Security News > 2022 > November > China is likely stockpiling and deploying vulnerabilities, says Microsoft
Microsoft has asserted that China's offensive cyber capabilities have improved, thanks to a law that has allowed Beijing to create an arsenal of unreported software vulnerabilities.
China's 2021 law required organizations to report security vulnerabilities to local authorities before disclosing them to any other entity.
A year later, researchers from the Atlantic Council found there was a decrease in reported vulnerabilities coming from China - and an increase in anonymous reports.
"The increased use of zero days over the last year from China-based actors likely reflects the first full year of China's vulnerability disclosure requirements for the Chinese security community and a major step in the use of zero-day exploits as a state priority," said [PDF] Microsoft.
Microsoft listed several vulnerabilities it said were first developed and deployed by Chinese actors before they were discovered and adopted by other attackers.
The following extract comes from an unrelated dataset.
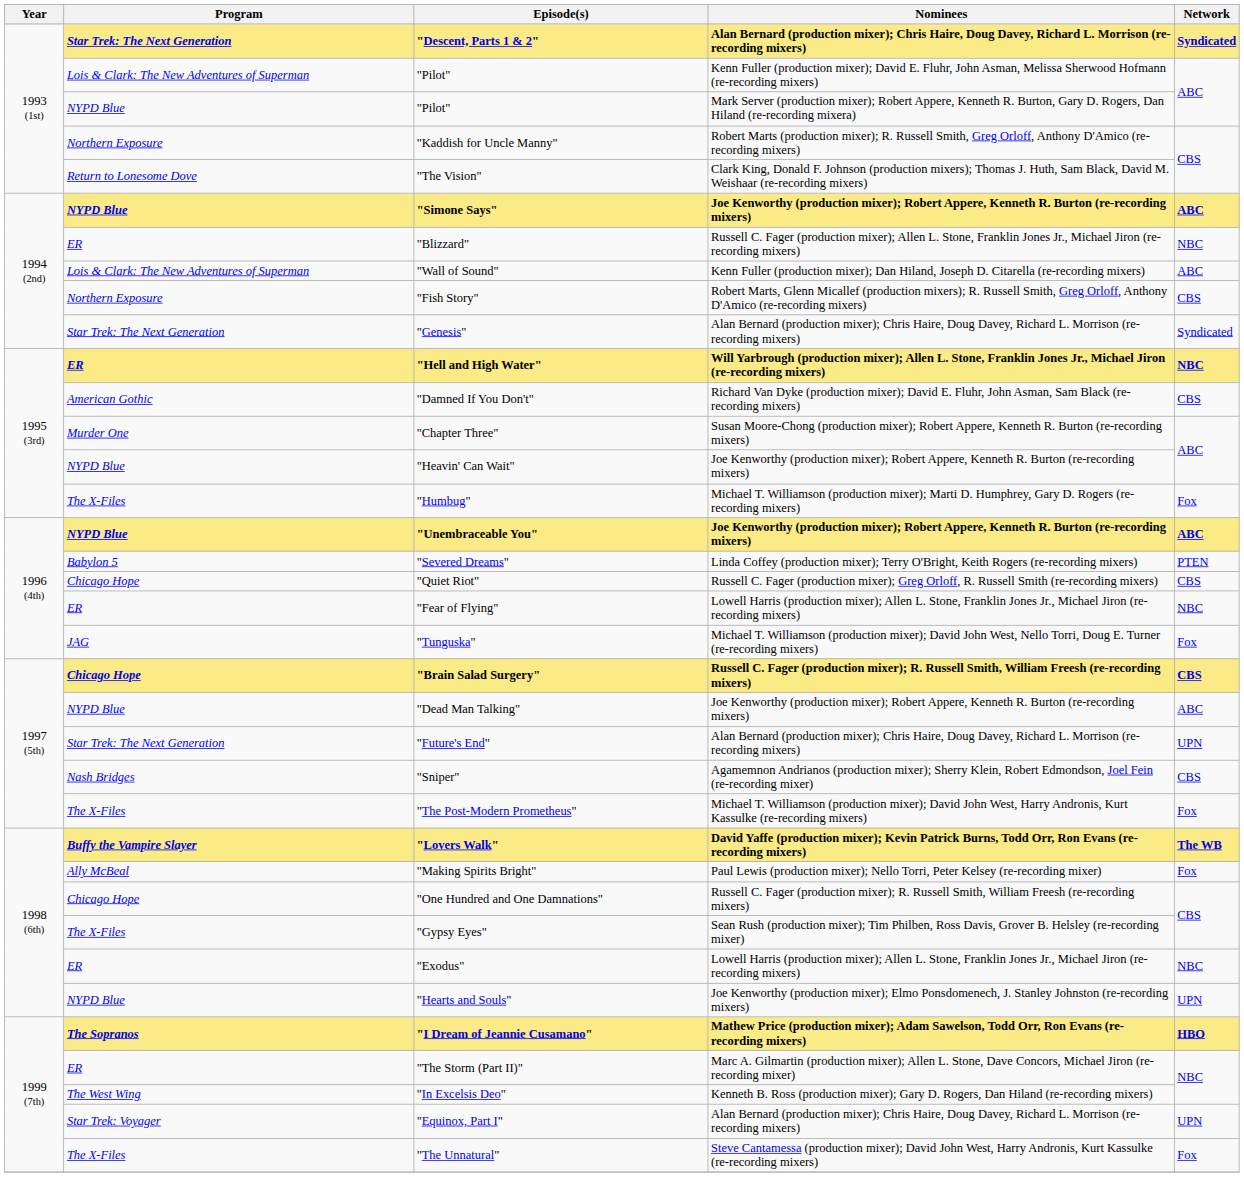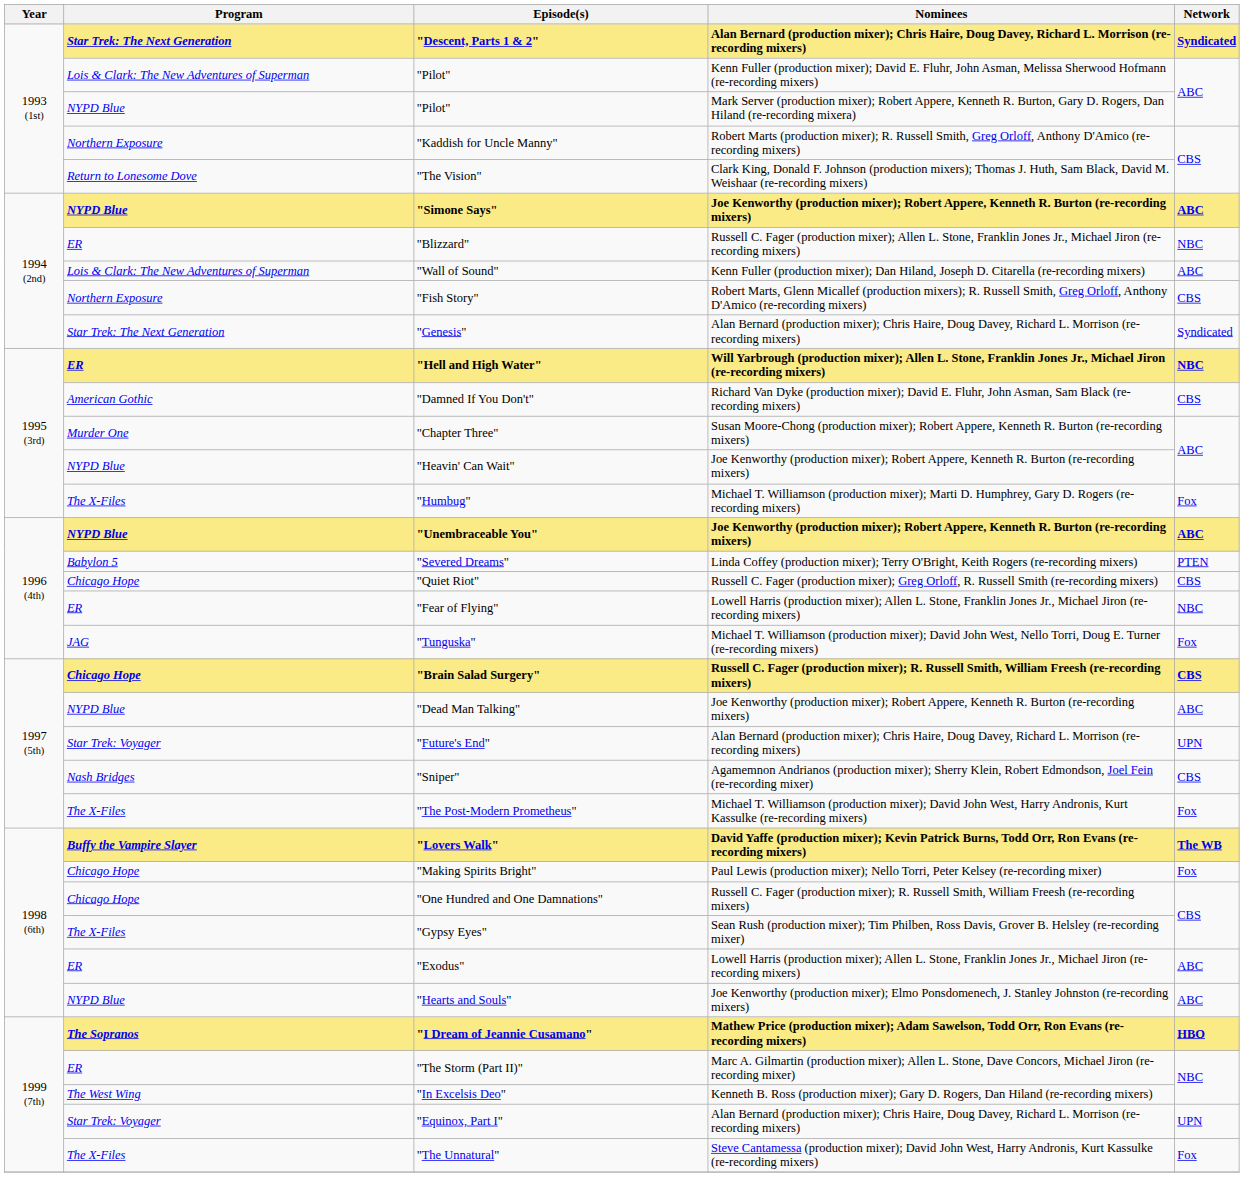"Future's End" | Program: Star Trek: The Next Generation -> Star Trek: Voyager
"Making Spirits Bright" | Program: Ally McBeal -> Chicago Hope
"Exodus" | Network: NBC -> ABC
"Hearts and Souls" | Network: UPN -> ABC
The targeting of 100 accounts affiliated with a prominent Southeast Asia intergovernmental organization by Gallium as the org announced meetings between the US government and regional leaders; Malware from Gadolinium on Solomon Islands government systems and malicious code from Radiumon in Papua New Guinea's telecommunications networks - both likely for intelligence collection purposes as Solomon Islands and China entered a military agreement; Campaigns targeting nations across the global South in line with its Belt and Road Initiative, including Namibia, Mauritius, and Trinidad and Tobago, among others, even as China considers countries like Trinidad and Tobago important partners in the region.